_Task goal_
Retype all of the data exactly as given.

_The data_
- Opening Delimiter -

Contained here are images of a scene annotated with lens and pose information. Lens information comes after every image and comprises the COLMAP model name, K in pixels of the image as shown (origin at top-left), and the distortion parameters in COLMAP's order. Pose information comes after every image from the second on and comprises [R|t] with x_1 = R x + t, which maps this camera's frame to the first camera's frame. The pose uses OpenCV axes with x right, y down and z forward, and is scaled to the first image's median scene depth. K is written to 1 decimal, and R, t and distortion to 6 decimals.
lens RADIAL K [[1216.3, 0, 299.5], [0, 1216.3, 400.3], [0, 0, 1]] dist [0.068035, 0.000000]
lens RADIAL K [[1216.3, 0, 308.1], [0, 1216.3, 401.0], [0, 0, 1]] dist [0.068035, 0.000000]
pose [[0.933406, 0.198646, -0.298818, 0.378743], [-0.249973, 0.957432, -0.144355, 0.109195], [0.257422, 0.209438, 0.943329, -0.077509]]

- Closing Delimiter -

_Task output_
Contained here are images of a scene annotated with lens and pose information. Lens information comes after every image and comprises the COLMAP model name, K in pixels of the image as shown (origin at top-left), and the distortion parameters in COLMAP's order. Pose information comes after every image from the second on and comprises [R|t] with x_1 = R x + t, which maps this camera's frame to the first camera's frame. The pose uses OpenCV axes with x right, y down and z forward, and is scaled to the first image's median scene depth. K is written to 1 decimal, and R, t and distortion to 6 decimals.
lens RADIAL K [[1216.3, 0, 299.5], [0, 1216.3, 400.3], [0, 0, 1]] dist [0.068035, 0.000000]
lens RADIAL K [[1216.3, 0, 308.1], [0, 1216.3, 401.0], [0, 0, 1]] dist [0.068035, 0.000000]
pose [[0.933406, 0.198646, -0.298818, 0.378743], [-0.249973, 0.957432, -0.144355, 0.109195], [0.257422, 0.209438, 0.943329, -0.077509]]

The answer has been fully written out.